Some are moving away from tape backups, for example, which are time-consuming to create, require physical security to transport and are relatively fragile.

Instead, they are using storage virtualisation technology, which compresses data more efficiently on disk and makes it easier to access.

Increasingly, CIOs are also turning to cloud solutions to manage data storage and archiving.

In the CIO Hitachi survey, 90 per cent of respondents were planning to move to a fully outsourced cloud service in future, while 62 per cent planned to opt for a part-hosted solution, archiving their data to a service provider. Only eight per cent of respondents said they would manage their data in-house in future.

Cloud solutions or X-as-a-Service capabilities allow service providers to capitalise on economies of scale to a greater degree than are available to most enterprises and free them from the problem of having to invest in more and more storage.

Private clouds, which use technologies such as virtualisation to reduce costs and storage space, are another option for businesses that don’t yet feel ready for a full move to the public cloud.
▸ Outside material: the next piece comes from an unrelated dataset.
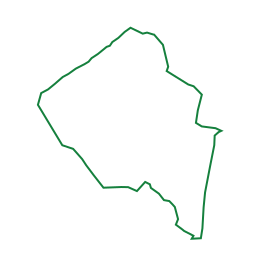 Remo North, Ogun, Nigeria (Albers equal-area conic projection), rotated 99°
{"feature_id": "59680162B54973397451304", "entity_name": "Remo North", "entity_type": "district", "adm_level": 2, "iso_a3": "NGA", "parent_name": "Nigeria", "parent_adm1": "Ogun", "projection": "albers", "projection_center": [3.74, 7.002], "detail": "fine", "context": "isolated", "style": "outline", "palette": "green", "viewbox_px": 256, "rotation_deg": 99, "n_neighbors": 0, "source": "geoboundaries", "source_scale": "gbopen_adm2", "svg_char_len": 898}
<svg xmlns="http://www.w3.org/2000/svg" viewBox="0 0 256 256"><g transform="rotate(99 128 128)"><path d="M225.5,38.8L223.8,38.8L223.3,38.8L215.5,38.8L194.6,40.9L179.6,41.8L152.0,40.9L131.5,40.1L121.9,41.2L117.9,37.9L116.2,35.4L114.5,41.5L114.9,55.4L112.3,61.7L99.6,61.8L83.5,60.3L76.5,69.7L75.6,75.3L65.7,98.7L61.2,97.9L40.4,106.5L31.7,116.8L31.7,117.7L30.8,124.1L32.5,128.2L28.6,141.2L33.6,146.3L40.5,151.6L45.5,156.9L49.6,158.8L51.2,161.8L59.6,169.3L64.7,174.9L68.7,177.3L71.7,180.9L77.5,188.8L83.9,195.3L87.9,200.5L95.9,207.2L102.4,213.0L107.1,219.2L119.2,220.6L155.3,190.2L157.2,178.9L165.9,168.4L171.4,163.4L180.0,154.5L190.8,142.9L187.3,125.1L186.4,118.6L188.9,109.3L178.6,102.6L180.2,97.6L183.6,96.0L188.0,87.2L193.6,81.2L193.7,75.8L196.4,72.2L198.7,69.4L210.2,64.3L216.0,65.6L219.8,58.3L220.9,56.5L224.2,46.5L227.4,47.7L225.5,38.8Z" fill="none" stroke="#15803d" stroke-width="2"/></g></svg>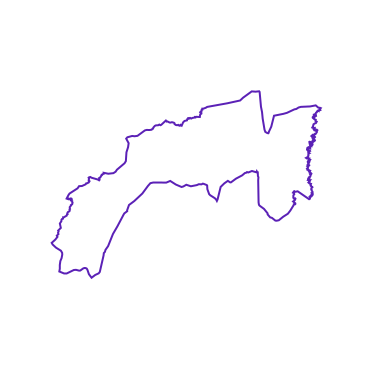 outline of Khong, Nakhon Ratchasima, Thailand, rotated 318°
{"feature_id": "78962969B53698738904765", "entity_name": "Khong", "entity_type": "district", "adm_level": 2, "iso_a3": "THA", "parent_name": "Thailand", "parent_adm1": "Nakhon Ratchasima", "projection": "orthographic", "projection_center": [102.346, 15.409], "detail": "fine", "context": "isolated", "style": "outline", "palette": "violet", "viewbox_px": 384, "rotation_deg": 318, "n_neighbors": 0, "source": "geoboundaries", "source_scale": "gbopen_adm2", "svg_char_len": 6090}
<svg xmlns="http://www.w3.org/2000/svg" viewBox="0 0 384 384"><g transform="rotate(318 192 192)"><path d="M53.7,135.9L53.3,137.8L53.7,142.4L55.3,147.9L54.8,150.3L53.7,151.7L50.8,153.9L48.0,155.2L44.9,157.8L42.4,160.6L40.2,162.3L42.4,166.9L44.4,168.7L52.0,170.9L53.7,172.2L55.5,174.9L56.4,175.6L60.1,176.0L61.2,176.5L62.1,177.4L62.5,178.5L62.2,179.9L60.4,184.1L60.0,188.5L64.6,188.9L68.2,190.0L70.0,189.7L83.8,180.0L85.6,178.4L87.3,178.2L89.0,177.1L93.4,176.1L105.2,170.3L113.6,167.6L126.1,163.0L127.4,162.6L131.0,162.9L131.5,162.2L136.5,159.5L143.0,160.1L154.1,159.9L163.4,158.0L167.0,157.6L169.5,159.0L179.2,167.8L183.2,169.2L185.0,175.7L187.6,181.3L189.3,182.1L192.6,182.8L195.0,187.0L200.2,190.1L202.3,190.8L204.2,192.7L205.6,193.0L206.1,193.7L207.6,196.7L207.6,197.3L205.3,200.2L203.3,205.1L203.4,206.7L204.8,211.8L204.9,213.7L204.5,215.3L206.1,214.6L216.7,207.4L221.8,207.2L226.1,207.7L226.8,210.4L227.4,210.9L233.6,211.5L240.4,213.2L244.0,213.3L245.5,214.1L246.2,214.0L247.0,215.2L250.6,216.5L253.0,220.4L253.9,220.0L253.7,220.6L254.1,221.3L251.7,224.2L251.2,225.5L249.1,227.5L234.5,244.3L233.2,246.3L233.1,247.4L234.2,252.7L233.9,258.4L233.2,259.3L233.1,263.1L234.1,264.7L234.8,269.0L235.7,270.0L237.6,271.1L243.2,271.4L248.7,272.3L252.6,271.6L259.0,269.7L259.4,269.3L260.4,270.1L260.9,270.0L261.2,269.5L260.8,266.7L262.8,266.9L264.4,266.2L264.4,265.6L263.3,264.9L263.5,264.0L265.1,262.3L266.5,262.1L267.0,261.1L266.6,260.1L268.2,259.7L268.6,259.9L268.5,260.7L271.0,262.2L274.2,275.7L275.1,275.9L276.2,275.0L276.2,274.5L277.0,274.8L277.4,274.1L278.4,274.2L278.3,275.1L279.9,274.8L280.4,274.2L279.8,273.6L280.3,273.4L280.3,272.8L281.3,273.0L281.8,272.3L281.9,270.9L282.5,270.3L282.5,269.6L283.5,269.0L284.6,269.1L284.8,268.7L284.4,268.1L284.4,266.7L284.9,266.6L285.1,265.9L285.7,265.6L285.2,265.2L285.4,264.6L285.0,264.2L284.9,263.1L285.7,263.3L286.3,263.0L285.8,262.6L286.4,262.1L287.5,262.1L286.9,261.5L287.2,260.9L286.4,261.4L286.1,260.8L286.7,260.7L286.8,260.1L287.3,259.8L287.9,259.8L288.1,260.3L288.3,259.7L288.9,259.9L289.0,259.4L290.1,259.6L290.7,259.4L291.4,258.9L291.5,258.2L292.0,258.3L292.4,257.9L292.7,258.4L293.0,258.3L293.0,257.4L292.4,257.2L292.2,256.5L292.7,255.9L293.1,256.0L293.2,255.1L293.7,255.1L293.6,254.4L292.8,254.6L292.9,253.9L293.4,254.1L292.7,252.8L293.1,252.6L293.0,251.6L293.4,251.5L293.9,252.0L294.4,251.4L295.8,250.8L295.2,249.9L295.7,249.8L296.3,250.1L296.2,249.6L296.8,249.8L296.7,249.3L297.3,249.3L297.5,248.9L298.3,248.6L297.7,248.1L298.1,247.6L298.5,248.1L298.1,247.2L298.3,246.9L298.6,246.8L298.7,247.2L299.1,247.1L298.8,247.7L299.1,248.0L300.0,247.7L300.1,247.3L299.7,247.1L300.2,246.7L300.7,247.3L301.4,247.1L300.8,246.0L301.5,245.6L300.9,245.1L301.1,244.1L300.4,243.7L300.3,244.4L299.9,244.2L299.6,243.0L302.0,243.5L303.1,242.3L303.5,242.4L304.3,241.2L305.2,241.6L305.1,241.1L305.7,240.1L307.2,240.5L307.3,240.0L306.8,239.1L306.0,239.1L306.8,238.2L305.8,238.1L305.8,237.5L306.2,237.1L307.0,237.6L307.4,237.2L307.6,236.4L308.3,236.6L307.9,237.4L308.7,237.7L309.1,238.6L310.8,236.5L311.4,237.0L311.8,236.8L311.8,237.6L312.6,237.0L312.8,237.6L313.3,237.5L314.1,236.2L312.9,236.4L311.7,234.9L312.7,233.3L313.1,233.4L314.1,235.1L315.2,235.0L314.9,235.8L317.8,236.0L318.0,235.5L317.0,234.2L318.2,234.0L318.5,233.4L317.7,233.2L317.7,232.4L318.5,232.4L319.1,233.4L319.7,233.6L320.2,233.5L320.3,232.6L319.5,232.4L319.3,231.4L318.5,231.7L318.2,230.3L320.2,230.3L321.1,231.2L322.2,231.0L322.6,231.6L324.7,231.1L325.0,229.8L325.8,230.3L326.5,230.0L326.4,229.2L325.3,229.2L324.2,228.1L324.4,226.9L325.7,227.1L326.1,226.6L325.1,226.1L325.4,225.2L324.7,225.0L324.5,224.6L325.8,224.2L327.6,223.0L329.2,223.2L330.1,223.7L331.7,223.2L331.3,221.9L332.3,221.1L331.7,220.1L331.4,217.7L331.7,217.2L332.8,217.0L333.3,218.3L334.2,217.8L335.1,218.4L335.5,217.8L334.4,216.9L334.5,216.1L335.9,216.6L337.1,216.1L338.0,216.3L338.4,215.9L339.7,215.7L340.2,216.5L340.5,216.0L341.1,216.0L341.1,215.4L341.6,216.7L342.2,217.0L342.6,216.0L343.8,215.8L343.6,215.4L342.9,215.5L343.0,214.6L342.3,213.8L341.9,210.4L337.1,207.5L329.9,201.6L327.7,200.5L325.1,200.1L323.4,199.1L315.5,196.7L312.1,195.0L304.0,190.2L294.6,196.5L289.4,198.7L288.6,199.3L288.0,199.4L287.4,198.6L286.7,196.4L287.6,194.2L293.6,184.8L297.5,179.5L300.3,174.8L309.2,162.9L309.3,162.1L306.4,160.0L303.7,157.2L293.1,156.1L289.0,156.2L277.6,149.7L260.2,138.9L258.5,138.6L256.1,137.6L255.5,137.0L254.8,137.7L254.3,137.3L253.9,137.5L252.7,138.7L252.1,138.1L251.4,138.2L251.3,140.0L249.9,139.9L248.0,141.5L245.4,138.9L244.8,138.6L244.5,138.8L244.3,138.4L244.1,138.6L241.8,137.2L240.6,136.9L240.2,135.8L239.6,135.8L239.3,135.0L238.6,134.6L238.3,135.2L237.1,134.7L236.2,135.4L234.0,134.2L232.0,134.3L228.7,135.8L228.4,134.5L227.7,134.7L227.5,134.3L226.9,134.2L226.7,132.9L225.6,132.4L224.8,131.3L224.5,129.8L225.0,129.2L224.9,128.4L223.8,126.7L222.4,126.0L221.8,125.3L220.9,123.0L220.3,122.7L220.4,121.4L214.1,121.5L213.2,121.2L212.8,120.0L211.6,119.8L209.7,118.3L208.6,118.0L206.7,118.2L205.4,118.8L205.1,118.5L203.7,118.7L201.9,117.5L199.8,115.5L198.2,114.7L189.1,113.8L186.7,112.2L185.0,110.3L180.6,108.1L178.8,108.3L177.6,113.3L174.5,115.9L169.9,118.6L163.5,124.8L161.1,125.5L151.1,125.2L148.8,125.8L146.2,125.4L142.0,122.4L139.2,118.6L138.6,119.4L137.8,119.0L136.5,119.2L136.3,118.8L134.1,119.7L132.3,119.5L132.2,120.2L131.4,120.5L131.4,121.1L130.8,121.2L130.3,119.6L126.9,114.2L126.5,112.8L125.3,112.2L124.7,112.2L124.4,113.3L123.2,114.0L123.1,114.6L122.8,114.7L123.0,115.4L121.6,115.8L119.5,115.2L119.2,114.8L118.0,115.1L114.2,113.9L112.0,112.1L109.4,112.7L100.0,111.2L98.5,111.5L94.4,113.0L95.3,114.7L95.6,114.7L95.8,114.1L96.6,115.5L97.7,115.7L98.0,116.4L97.8,116.9L96.4,116.6L96.3,117.2L96.9,118.6L96.1,119.5L96.1,120.0L94.8,120.9L93.3,120.7L93.1,121.1L91.1,121.4L90.3,122.2L90.0,123.0L89.2,123.1L88.7,124.0L88.0,124.3L86.3,123.9L85.4,124.2L84.7,125.2L84.2,124.9L83.1,125.7L79.6,125.0L79.3,124.6L78.3,125.5L77.4,125.1L76.4,125.3L75.4,126.3L72.7,127.0L70.5,130.9L66.7,131.1L66.5,132.0L65.1,132.7L64.6,133.9L62.3,134.0L62.0,135.3L58.6,135.9L53.7,135.9Z" fill="none" stroke="#5b21b6" stroke-width="2"/></g></svg>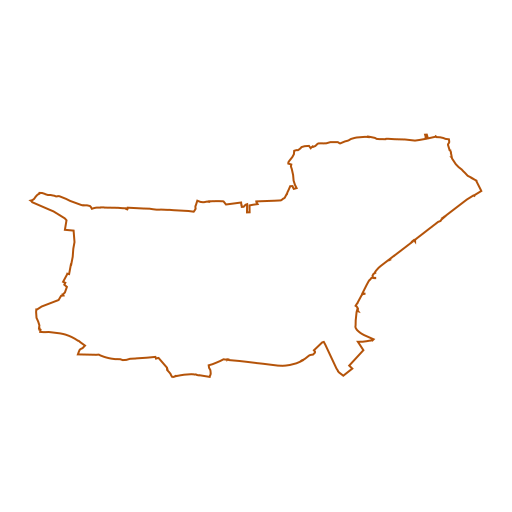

The analyst firm Quocirca believes that an increasing number of businesses will opt for a hybrid cloud: a combination of private and public cloud services that will enable organisations to keep control of sensitive data while taking advantage of the scalability provided by the public cloud.

Deletion dilemmas
Although cloud and virtualisation technologies can ease some of the data management headaches CIOs face they do not provide all the answers.

Businesses have to make difficult decisions about what data to retain and what to delete, based both on regulatory requirements and on business need.

Our survey suggests that not all organisations are fully confident of the effectiveness of their policies and procedures in this area.

One in five respondents said they either didn’t have, or were not sure whether they had, a documented procedure for the retention and disposal of documents and records.

Effective data management, however, requires businesses to understand which data has little business value and can be deleted and which needs to be retained, either for business or regulatory purposes or both.

Policies that can categorise different kinds of data and assign different strategies for dealing with them must play a crucial part in the decision about which technologies to use and how to use them.